Buenos Aires Herald, 07/24/15—Argentina has won a dispute at the World Trade Organization (WTO) against the United States over the unfair blocking of imports of Argentine beef. A WTO dispute tribunal today announced the decision on the two–year case favouring Argentina in most of the litigation matters.

Back in June, Washington had already lifted the 14–year ban saying it was amending the regulations to allow the entrance of beef from Argentina's southern Patagonia region. The restrictions were imposed in 2001 to block the spread of foot–and–mouth disease in cattle, something Buenos Aires complaint against accusing the US government of blocking national products without "scientific justification."

Study Aims to Show Beef Is Sustainable

By Alexis Kienlen, Alberta Farmer, 07/24/15—Consumers have been asking for it, and now the Canadian beef industry is one step closer to proving its sustainability. We're trying to find the impacts — both positive and negative — that come from beef production, from when an animal is born on the ground to when it becomes a kilogram of beef on a plate," said Thomas Lynch–Staunton, chair of the Canadian Roundtable for Sustainable Beef's sustainability assessment committee.

"Once we have those baselines, we can look at the areas where we are doing well, and find areas that we can improve on." Dubbed a 'life cycle analysis,' the study uses a complex set of data to measure the environmental, social, and economic aspects of beef production. Part of the work involves finding per–kilogram baseline numbers for things such as water use by cattle, carbon sequestration, and the amount of carbon dioxide generated in beef production.

Global Livestock News

House to Debate GMOs

By Philip Brasher, Agri Pulse, 07/19/15—The national debate over genetically engineered foods goes to the House floor this week with lawmakers scheduled to debate a bill that would bar states from requiring labels on foods containing GMOs.

Supporters of the bill expressed confidence that the Safe and Affordable Food Labeling Act (HR 1599) would pass the House. However, ahead of the floor debate leaders of the House Agriculture Committee are fighting claims that the bill would also prevent states from banning the cultivation of biotech crops. "This isn't really a partisan issue per se," the ranking member of House Agriculture, Collin Peterson of Minnesota, said. "Everybody wants to know, and they believe they have a right to know" whether foods contain biotech ingredients. "We agree. It's just how you deliver that knowledge. We think this is a good middle ground," he added, referring to a section of the bill that would create a process for certifying foods as non–GMO. "We think it's a good way to approach this issue."

USDA, Microsoft to Launch "Innovation Challenge" to Address Food Resiliency

USDA News Release, 07/24/15—The U.S. Department of Agriculture (USDA) is partnering with Microsoft to launch the "Innovation Challenge," a contest designed to explore how climate change will impact the United States' food system with the intent of achieving better food resiliency. The challenge invites entrants to develop and publish new applications and tools that can analyze multiple sources of information about the nation's food supply, including key USDA data sets that are now hosted on Microsoft Azure, Microsoft's cloud–computing platform.

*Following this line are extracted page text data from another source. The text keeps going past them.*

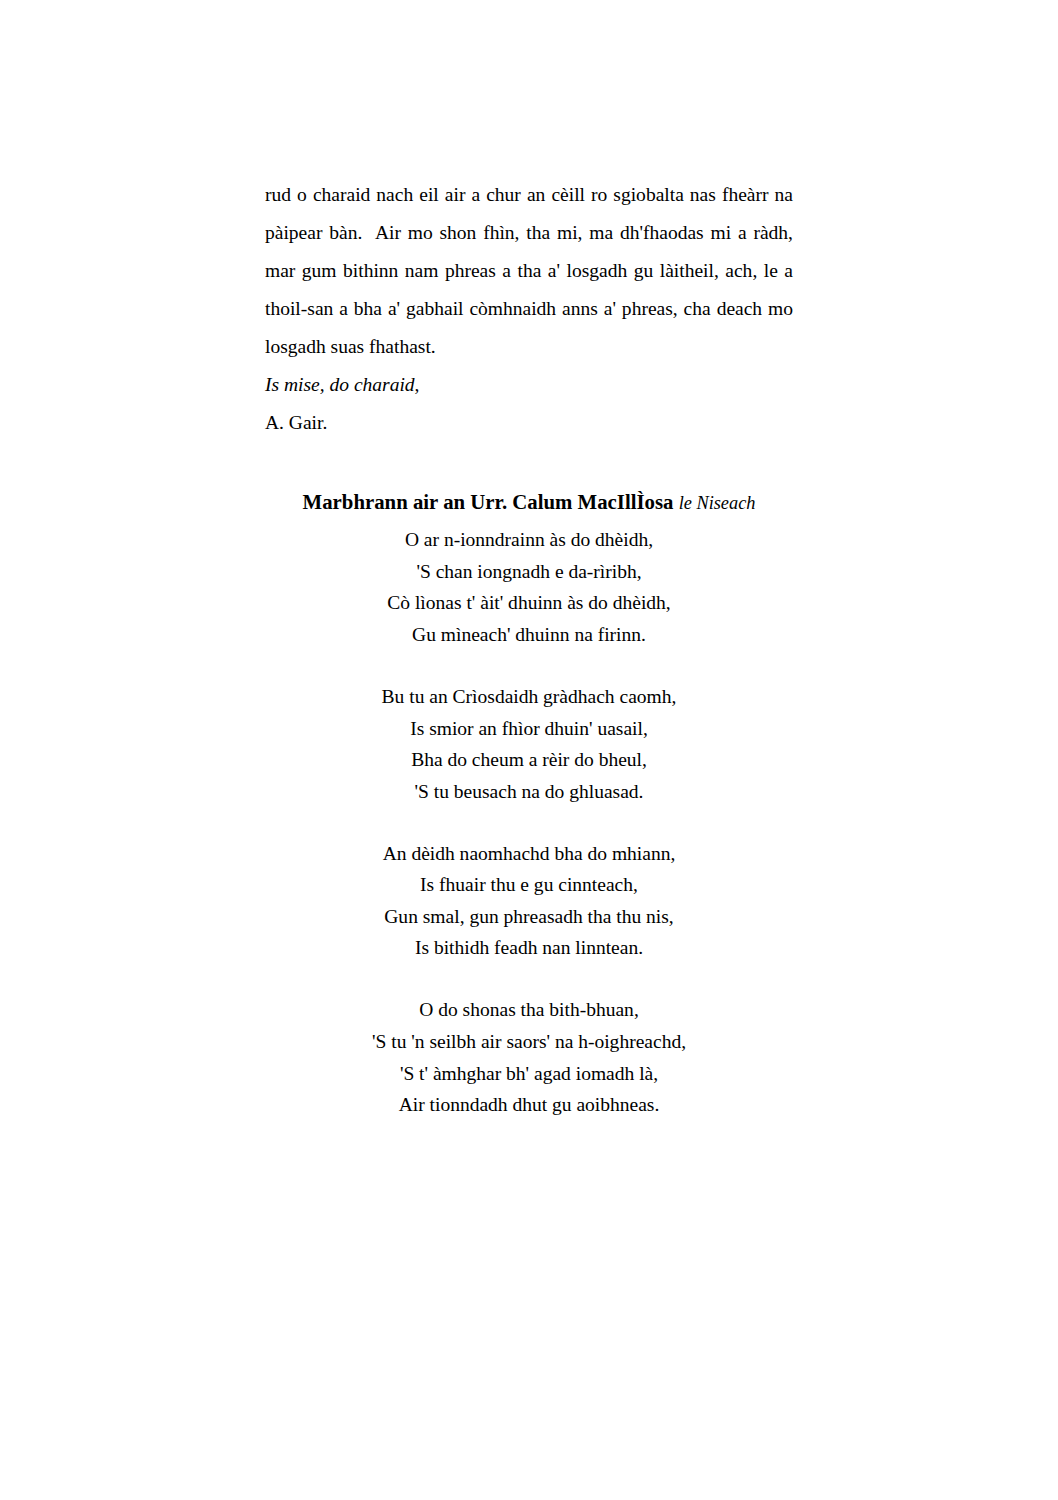rud o charaid nach eil air a chur an cèill ro sgiobalta nas fheàrr na pàipear bàn. Air mo shon fhìn, tha mi, ma dh'fhaodas mi a ràdh, mar gum bithinn nam phreas a tha a' losgadh gu làitheil, ach, le a thoil-san a bha a' gabhail còmhnaidh anns a' phreas, cha deach mo losgadh suas fhathast.
Is mise, do charaid,
A. Gair.
Marbhrann air an Urr. Calum MacIllÌosa le Niseach
O ar n-ionndrainn às do dhèidh,
'S chan iongnadh e da-rìribh,
Cò lìonas t' àit' dhuinn às do dhèidh,
Gu mìneach' dhuinn na firinn.
Bu tu an Crìosdaidh gràdhach caomh,
Is smior an fhìor dhuin' uasail,
Bha do cheum a rèir do bheul,
'S tu beusach na do ghluasad.
An dèidh naomhachd bha do mhiann,
Is fhuair thu e gu cinnteach,
Gun smal, gun phreasadh tha thu nis,
Is bithidh feadh nan linntean.
O do shonas tha bith-bhuan,
'S tu 'n seilbh air saors' na h-oighreachd,
'S t' àmhghar bh' agad iomadh là,
Air tionndadh dhut gu aoibhneas.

"For more than 100 years, USDA has compiled data from economic reports and farm production surveys, and more recently from satellite imagery and remote sensors that can provide information on the health of crops around the country," said Agriculture Secretary Tom Vilsack. "Through this partnership with Microsoft, we are now putting that data into the hands of people who can help us derive new insights to address factors that threaten our ability to feed a growing global population. This offers very exciting possibilities, and I look forward to seeing the new tools that contest participants develop."